I cannot say I relaxed at that point because DKA is life threatening, and has to be managed very carefully and preferably not on a stroke ward! However, they were reluctant to move her despite the fact of the Diabetic hospital being next door. I then stayed with her as long as possible and I called my daughter and asked for a lift to home as I had no desire to find a taxi. I also had no trust or confidence in anyone at this HospitalTtrust as they had already had three trys at diagnosing J's problem over TEN years and had nearly missed it this time and potentially killed her!
Back home, I checked my Kumar and Clark about DKA and had a stiff drink, and then another. I was sick with worry, scared I would lose her, and mistrustful of the ability of Nottingham University Hospital Trust to get anything right or worse: actually even care that patient safety should be a priority. They certainly thus far, had displayed little adherence to that important tenet.

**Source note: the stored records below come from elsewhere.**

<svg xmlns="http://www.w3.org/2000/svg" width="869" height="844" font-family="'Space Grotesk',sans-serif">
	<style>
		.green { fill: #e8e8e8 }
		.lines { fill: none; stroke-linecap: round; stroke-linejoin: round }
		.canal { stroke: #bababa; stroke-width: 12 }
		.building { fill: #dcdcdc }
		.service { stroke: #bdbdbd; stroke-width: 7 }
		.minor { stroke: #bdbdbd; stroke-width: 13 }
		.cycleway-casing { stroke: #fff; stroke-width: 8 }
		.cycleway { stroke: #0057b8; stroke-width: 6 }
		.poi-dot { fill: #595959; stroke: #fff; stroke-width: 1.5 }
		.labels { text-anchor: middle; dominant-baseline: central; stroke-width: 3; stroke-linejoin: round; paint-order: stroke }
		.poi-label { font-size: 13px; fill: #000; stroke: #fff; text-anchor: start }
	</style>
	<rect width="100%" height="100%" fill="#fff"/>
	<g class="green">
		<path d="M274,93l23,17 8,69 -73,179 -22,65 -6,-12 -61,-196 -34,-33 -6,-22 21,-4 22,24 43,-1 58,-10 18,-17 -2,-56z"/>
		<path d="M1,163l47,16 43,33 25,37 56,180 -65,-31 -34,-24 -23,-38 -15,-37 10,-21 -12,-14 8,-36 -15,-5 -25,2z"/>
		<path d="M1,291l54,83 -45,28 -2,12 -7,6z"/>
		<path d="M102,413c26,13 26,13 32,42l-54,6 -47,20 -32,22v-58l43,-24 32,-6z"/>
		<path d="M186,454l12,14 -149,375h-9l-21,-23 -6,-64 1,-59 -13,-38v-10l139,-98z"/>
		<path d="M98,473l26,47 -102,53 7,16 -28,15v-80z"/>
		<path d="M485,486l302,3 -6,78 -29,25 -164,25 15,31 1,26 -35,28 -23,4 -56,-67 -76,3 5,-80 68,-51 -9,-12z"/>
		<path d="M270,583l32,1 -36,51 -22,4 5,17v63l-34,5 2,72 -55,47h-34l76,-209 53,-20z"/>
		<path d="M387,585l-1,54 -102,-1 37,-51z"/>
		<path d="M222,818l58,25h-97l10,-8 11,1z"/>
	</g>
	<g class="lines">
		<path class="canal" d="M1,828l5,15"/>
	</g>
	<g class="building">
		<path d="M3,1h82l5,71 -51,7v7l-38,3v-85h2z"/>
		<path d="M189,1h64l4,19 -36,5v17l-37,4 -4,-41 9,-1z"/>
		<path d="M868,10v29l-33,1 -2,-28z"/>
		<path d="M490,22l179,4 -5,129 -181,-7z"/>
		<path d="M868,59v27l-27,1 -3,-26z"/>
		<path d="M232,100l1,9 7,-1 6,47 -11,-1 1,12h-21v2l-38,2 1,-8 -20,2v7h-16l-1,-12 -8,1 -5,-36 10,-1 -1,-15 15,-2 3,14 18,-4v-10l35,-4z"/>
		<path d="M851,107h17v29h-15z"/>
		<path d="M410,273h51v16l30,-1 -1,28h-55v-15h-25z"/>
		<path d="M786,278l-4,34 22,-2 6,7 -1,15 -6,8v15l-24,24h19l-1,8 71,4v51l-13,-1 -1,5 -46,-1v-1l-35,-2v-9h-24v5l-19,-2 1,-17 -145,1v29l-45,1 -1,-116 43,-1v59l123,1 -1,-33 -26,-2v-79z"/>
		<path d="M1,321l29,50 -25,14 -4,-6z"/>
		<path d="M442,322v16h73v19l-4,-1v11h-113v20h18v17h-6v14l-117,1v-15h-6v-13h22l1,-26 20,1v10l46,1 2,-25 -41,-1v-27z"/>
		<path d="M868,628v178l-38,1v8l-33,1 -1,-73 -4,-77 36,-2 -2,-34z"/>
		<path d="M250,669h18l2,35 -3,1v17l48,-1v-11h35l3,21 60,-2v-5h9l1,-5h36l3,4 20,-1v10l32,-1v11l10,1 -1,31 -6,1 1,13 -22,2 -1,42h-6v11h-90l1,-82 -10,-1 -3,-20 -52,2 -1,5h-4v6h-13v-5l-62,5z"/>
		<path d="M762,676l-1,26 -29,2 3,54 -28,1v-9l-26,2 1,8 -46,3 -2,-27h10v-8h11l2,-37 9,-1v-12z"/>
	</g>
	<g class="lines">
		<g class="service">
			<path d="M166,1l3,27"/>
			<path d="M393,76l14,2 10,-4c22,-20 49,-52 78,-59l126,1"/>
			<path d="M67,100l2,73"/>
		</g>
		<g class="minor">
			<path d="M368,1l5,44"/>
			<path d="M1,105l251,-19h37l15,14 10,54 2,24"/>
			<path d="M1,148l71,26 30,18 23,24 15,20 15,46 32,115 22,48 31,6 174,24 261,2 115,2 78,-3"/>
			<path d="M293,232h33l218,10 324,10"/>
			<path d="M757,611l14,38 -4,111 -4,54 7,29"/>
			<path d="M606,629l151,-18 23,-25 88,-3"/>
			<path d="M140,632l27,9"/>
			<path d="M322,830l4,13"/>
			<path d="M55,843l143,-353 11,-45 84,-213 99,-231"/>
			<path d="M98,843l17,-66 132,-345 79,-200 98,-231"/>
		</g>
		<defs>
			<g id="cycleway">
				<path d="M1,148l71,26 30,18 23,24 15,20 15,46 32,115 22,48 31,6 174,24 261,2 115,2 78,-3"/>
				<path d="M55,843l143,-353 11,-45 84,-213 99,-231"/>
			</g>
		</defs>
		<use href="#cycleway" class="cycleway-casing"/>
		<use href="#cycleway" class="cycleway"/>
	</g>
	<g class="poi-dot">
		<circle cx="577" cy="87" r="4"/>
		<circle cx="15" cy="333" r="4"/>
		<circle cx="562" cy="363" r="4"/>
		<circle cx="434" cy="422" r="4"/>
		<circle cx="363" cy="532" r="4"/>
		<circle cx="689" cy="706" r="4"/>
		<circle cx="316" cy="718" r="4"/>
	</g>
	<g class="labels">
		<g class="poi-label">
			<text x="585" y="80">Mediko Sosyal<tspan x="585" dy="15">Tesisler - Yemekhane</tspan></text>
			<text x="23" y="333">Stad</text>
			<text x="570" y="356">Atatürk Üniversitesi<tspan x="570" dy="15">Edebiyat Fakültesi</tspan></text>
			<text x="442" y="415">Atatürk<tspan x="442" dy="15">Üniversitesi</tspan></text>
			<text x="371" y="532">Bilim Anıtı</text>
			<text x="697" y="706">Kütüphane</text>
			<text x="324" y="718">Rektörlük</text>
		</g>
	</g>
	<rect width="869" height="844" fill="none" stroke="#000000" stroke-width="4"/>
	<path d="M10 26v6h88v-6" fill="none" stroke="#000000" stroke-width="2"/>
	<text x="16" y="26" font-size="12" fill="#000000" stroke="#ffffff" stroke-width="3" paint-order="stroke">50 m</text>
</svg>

I called the ward in the morning as early as I dared, to find that J' was sat up in bed, drinking tea and making conversation as if nothing had ever been wrong! I knew that insulin was a wonderful thing but just not how much. It had brought her back from extreme sickness in hours, and I would be eternally grateful to that young doctor whose mind was not constrained by where he was and what he had been presented with. Sadly that same attitude was not matched by that of the Consultant who did not want to discharge J' without an ultrasound of her neck,and an MRI of her brain. Spending NHS funds to try and prove that a stroke unit patient MUST have some brain damage otherwise they would not be on his ward. He really was an arrogant p***k. I did actually say to him, 'which part of DKA do you not understand?, but not until we were on our way out of the door.
She was there for three days and I got her home on the third, with help from her lifelong friend Jill, who drove us. But the blow came on the last day: J' was now and probably be for life, an insulin dependent Diabetic and had to be on a regime of basal/rapid insulin injections three to four times a day and was Ketosis prone. A condition fairly rare in Type 2's, called Ketosis Prone, Insulin Dependent Type 2 Diabetes (Flatbush Diabetes). Once the shock of these events were over (January 2018), we settled down to a different life, but that is for another day and post.
Please be kind about any typo's or errors. I am now officially Severely Sight Impaired/Blind, something caused by that same Trust due to negligence and, perhaps even something more sinister. All will be revealed. You see. I don't f*****g care any more.